> _Problem to work on_: The expected result is a verbatim repetition of the lines from the start of the entries through the line containing "13: (144, 406, 0.63)", with the pictures removed.

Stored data
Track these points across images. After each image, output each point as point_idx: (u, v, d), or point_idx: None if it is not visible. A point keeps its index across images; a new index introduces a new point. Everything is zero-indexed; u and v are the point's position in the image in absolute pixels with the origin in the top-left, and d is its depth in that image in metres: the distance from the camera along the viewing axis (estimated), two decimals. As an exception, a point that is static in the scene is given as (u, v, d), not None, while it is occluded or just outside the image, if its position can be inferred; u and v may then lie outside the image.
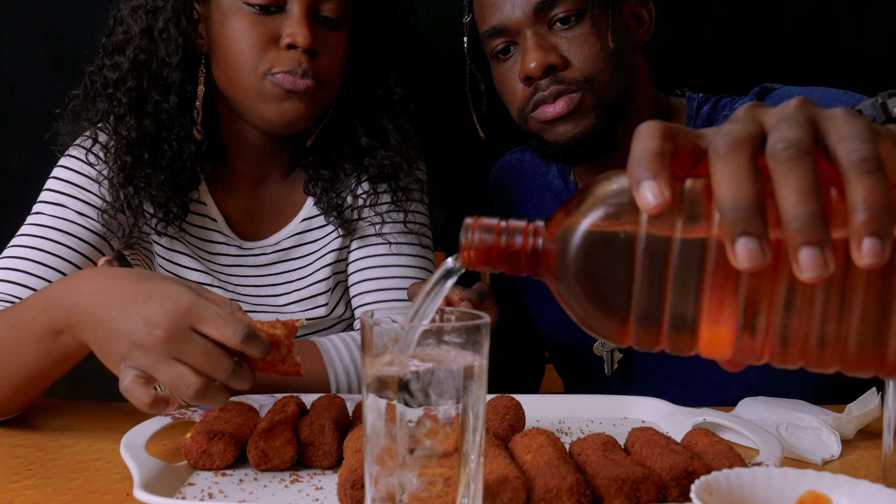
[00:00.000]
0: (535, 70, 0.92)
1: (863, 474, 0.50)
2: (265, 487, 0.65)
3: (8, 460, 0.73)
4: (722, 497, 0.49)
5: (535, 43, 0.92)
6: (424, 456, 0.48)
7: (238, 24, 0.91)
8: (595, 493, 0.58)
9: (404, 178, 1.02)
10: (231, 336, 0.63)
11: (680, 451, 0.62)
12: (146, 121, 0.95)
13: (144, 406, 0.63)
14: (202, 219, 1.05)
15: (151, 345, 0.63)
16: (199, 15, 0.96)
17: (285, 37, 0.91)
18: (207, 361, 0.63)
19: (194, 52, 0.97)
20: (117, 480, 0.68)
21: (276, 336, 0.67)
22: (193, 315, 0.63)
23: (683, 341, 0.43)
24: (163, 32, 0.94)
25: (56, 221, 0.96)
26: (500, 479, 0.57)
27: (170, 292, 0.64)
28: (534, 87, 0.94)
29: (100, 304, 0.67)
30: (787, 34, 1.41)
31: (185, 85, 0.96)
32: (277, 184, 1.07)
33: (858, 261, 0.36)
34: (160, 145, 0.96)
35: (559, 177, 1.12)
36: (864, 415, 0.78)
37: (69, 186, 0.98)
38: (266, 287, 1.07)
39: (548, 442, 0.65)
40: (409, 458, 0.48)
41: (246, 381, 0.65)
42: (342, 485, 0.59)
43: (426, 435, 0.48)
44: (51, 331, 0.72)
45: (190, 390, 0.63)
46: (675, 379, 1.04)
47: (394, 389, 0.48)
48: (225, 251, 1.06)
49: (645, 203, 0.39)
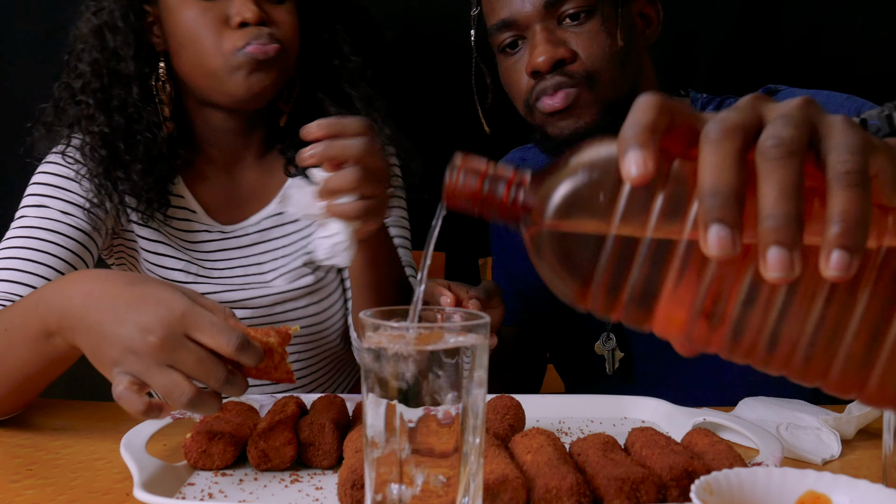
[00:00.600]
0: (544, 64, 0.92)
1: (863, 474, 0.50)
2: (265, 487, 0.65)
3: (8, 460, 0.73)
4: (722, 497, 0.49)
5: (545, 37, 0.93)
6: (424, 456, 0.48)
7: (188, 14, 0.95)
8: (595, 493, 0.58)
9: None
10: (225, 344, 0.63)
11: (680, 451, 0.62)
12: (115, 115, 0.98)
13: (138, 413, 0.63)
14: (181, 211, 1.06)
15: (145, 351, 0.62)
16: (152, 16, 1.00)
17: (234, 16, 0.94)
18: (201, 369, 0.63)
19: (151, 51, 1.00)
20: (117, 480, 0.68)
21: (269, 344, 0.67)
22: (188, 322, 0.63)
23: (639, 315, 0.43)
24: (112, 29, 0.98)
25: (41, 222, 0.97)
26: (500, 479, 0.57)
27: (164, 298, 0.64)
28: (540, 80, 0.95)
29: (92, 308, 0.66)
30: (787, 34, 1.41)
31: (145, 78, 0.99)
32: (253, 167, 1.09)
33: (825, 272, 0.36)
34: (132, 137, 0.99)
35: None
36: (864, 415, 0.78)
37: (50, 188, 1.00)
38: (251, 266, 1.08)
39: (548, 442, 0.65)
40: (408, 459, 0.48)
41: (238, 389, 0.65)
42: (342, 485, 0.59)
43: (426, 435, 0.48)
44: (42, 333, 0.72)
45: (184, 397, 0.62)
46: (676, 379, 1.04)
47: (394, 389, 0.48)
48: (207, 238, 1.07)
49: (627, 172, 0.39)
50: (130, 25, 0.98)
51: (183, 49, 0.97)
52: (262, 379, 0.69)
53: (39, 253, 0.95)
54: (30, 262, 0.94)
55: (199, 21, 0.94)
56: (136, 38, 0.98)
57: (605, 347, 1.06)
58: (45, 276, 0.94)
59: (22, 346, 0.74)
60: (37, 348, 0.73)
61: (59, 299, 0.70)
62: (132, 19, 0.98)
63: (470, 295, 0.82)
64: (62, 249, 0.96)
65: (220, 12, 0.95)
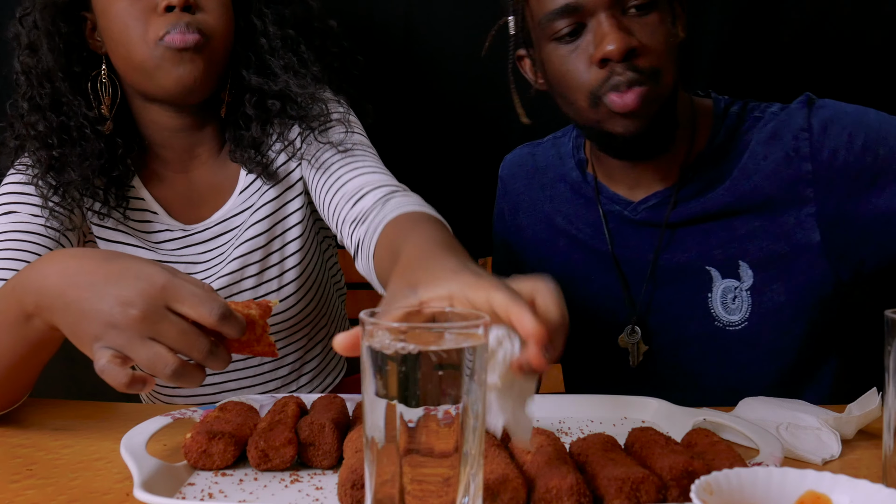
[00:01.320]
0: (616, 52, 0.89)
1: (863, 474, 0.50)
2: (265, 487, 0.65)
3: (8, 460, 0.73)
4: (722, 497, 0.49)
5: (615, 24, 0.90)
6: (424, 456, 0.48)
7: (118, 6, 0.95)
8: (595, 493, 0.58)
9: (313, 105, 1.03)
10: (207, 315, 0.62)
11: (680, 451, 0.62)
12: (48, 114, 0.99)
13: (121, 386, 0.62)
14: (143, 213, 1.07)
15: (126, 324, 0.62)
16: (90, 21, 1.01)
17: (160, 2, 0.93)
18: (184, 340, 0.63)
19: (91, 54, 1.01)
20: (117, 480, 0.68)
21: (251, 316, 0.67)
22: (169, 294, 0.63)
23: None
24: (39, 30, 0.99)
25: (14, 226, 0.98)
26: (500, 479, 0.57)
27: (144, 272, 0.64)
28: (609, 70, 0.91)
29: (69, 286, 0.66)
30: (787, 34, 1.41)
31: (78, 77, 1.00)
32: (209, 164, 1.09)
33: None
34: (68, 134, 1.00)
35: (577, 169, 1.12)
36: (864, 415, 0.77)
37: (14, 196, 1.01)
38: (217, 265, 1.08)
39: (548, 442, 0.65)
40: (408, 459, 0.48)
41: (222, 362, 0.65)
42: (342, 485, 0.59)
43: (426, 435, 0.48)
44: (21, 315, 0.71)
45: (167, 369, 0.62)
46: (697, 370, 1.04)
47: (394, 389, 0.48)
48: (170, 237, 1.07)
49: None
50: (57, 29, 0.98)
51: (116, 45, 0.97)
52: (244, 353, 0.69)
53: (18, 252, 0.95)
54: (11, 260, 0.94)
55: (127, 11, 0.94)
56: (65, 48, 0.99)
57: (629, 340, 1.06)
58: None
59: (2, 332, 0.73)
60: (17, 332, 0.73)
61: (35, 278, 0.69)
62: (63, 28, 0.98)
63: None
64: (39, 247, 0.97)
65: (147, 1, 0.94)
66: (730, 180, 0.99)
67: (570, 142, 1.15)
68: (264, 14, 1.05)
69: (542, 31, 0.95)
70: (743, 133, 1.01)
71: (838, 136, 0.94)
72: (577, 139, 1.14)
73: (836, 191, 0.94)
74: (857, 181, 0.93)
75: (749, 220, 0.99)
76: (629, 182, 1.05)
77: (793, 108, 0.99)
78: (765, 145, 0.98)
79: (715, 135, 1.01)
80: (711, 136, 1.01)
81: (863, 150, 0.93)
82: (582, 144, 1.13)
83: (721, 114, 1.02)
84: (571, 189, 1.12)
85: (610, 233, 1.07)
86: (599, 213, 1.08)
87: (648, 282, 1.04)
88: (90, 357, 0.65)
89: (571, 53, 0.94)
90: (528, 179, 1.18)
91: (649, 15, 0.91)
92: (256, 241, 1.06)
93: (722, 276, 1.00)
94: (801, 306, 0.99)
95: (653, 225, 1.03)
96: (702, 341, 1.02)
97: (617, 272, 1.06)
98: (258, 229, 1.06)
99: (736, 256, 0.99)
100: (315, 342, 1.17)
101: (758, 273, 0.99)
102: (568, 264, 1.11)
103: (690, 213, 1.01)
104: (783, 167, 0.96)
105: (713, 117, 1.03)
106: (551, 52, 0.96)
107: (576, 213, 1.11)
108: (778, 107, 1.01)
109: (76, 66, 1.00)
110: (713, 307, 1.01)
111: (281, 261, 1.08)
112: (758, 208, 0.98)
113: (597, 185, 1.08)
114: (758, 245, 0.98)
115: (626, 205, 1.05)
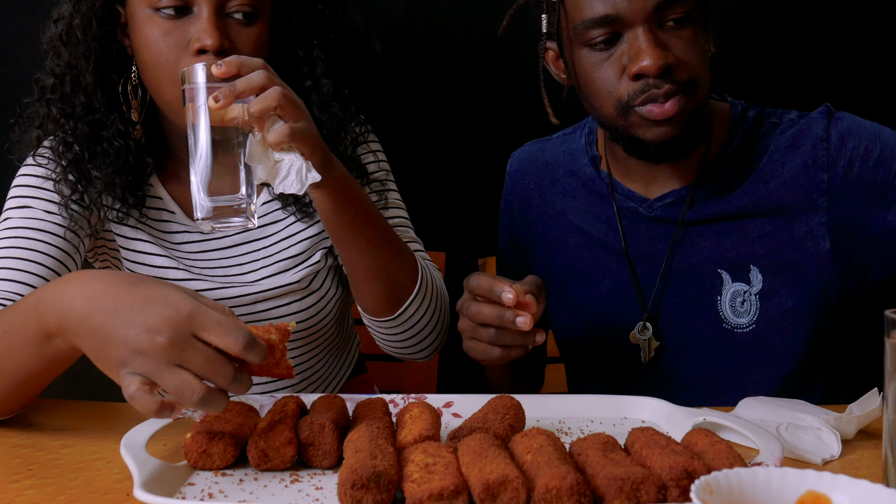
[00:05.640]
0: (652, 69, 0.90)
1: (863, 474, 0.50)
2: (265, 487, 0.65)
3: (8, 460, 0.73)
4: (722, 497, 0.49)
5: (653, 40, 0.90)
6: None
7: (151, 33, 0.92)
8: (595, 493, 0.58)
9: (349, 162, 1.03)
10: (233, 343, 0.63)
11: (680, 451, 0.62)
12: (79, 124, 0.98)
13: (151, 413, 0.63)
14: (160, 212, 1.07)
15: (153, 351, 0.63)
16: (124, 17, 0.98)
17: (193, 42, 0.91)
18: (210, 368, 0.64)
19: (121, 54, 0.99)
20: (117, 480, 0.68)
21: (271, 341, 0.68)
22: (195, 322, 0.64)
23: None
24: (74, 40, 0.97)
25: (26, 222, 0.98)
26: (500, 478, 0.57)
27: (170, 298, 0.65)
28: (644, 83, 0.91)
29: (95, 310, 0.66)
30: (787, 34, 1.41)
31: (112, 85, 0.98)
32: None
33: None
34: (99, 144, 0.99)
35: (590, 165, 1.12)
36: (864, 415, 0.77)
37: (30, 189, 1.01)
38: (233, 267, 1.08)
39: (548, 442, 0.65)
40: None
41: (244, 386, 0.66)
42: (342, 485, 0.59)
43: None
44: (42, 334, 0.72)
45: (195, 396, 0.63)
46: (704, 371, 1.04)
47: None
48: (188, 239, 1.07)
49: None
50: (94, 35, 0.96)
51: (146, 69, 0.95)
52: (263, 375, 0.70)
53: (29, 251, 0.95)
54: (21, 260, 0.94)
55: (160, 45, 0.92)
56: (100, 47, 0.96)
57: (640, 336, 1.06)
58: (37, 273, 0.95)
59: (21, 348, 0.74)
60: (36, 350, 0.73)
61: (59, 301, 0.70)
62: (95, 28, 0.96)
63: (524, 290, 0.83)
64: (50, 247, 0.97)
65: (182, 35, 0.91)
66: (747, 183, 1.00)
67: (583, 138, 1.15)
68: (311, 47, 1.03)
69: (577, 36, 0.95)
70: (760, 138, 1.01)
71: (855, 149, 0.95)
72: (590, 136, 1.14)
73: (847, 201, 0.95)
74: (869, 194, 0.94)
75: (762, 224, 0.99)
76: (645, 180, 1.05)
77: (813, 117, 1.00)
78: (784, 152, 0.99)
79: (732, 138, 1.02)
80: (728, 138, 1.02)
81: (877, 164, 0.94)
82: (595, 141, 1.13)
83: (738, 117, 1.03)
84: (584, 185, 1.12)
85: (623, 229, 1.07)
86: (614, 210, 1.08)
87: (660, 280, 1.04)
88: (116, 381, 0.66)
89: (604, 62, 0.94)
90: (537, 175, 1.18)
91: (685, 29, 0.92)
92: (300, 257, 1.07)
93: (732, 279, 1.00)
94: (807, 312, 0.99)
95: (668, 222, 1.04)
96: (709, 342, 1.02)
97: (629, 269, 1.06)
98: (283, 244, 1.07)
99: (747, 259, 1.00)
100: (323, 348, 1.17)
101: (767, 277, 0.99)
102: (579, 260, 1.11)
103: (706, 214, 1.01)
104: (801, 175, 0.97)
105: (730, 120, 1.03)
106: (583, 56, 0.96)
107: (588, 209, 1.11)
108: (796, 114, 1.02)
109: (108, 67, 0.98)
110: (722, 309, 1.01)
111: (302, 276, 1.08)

> _Reply to the exercise_:
Track these points across images. After each image, output each point as point_idx: (u, v, d), or point_idx: None if it is not visible. A point keeps its index across images; a new index introduces a new point. Everything is zero-indexed; u and v are the point's position in the image in absolute pixels with the origin in the top-left, and d is its depth in that image in metres: the distance from the camera along the viewing axis (estimated), two decimals. As an exception, a point that is static in the scene is given as (u, v, d), not None, while it is occluded or just outside the image, if its position can be inferred; u and v may then lie outside the image.
[00:00.000]
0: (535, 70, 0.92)
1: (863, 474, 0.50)
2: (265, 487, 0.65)
3: (8, 460, 0.73)
4: (722, 497, 0.49)
5: (535, 43, 0.92)
6: (424, 456, 0.48)
7: (238, 24, 0.91)
8: (595, 493, 0.58)
9: (404, 178, 1.02)
10: (231, 336, 0.63)
11: (680, 451, 0.62)
12: (146, 121, 0.95)
13: (144, 406, 0.63)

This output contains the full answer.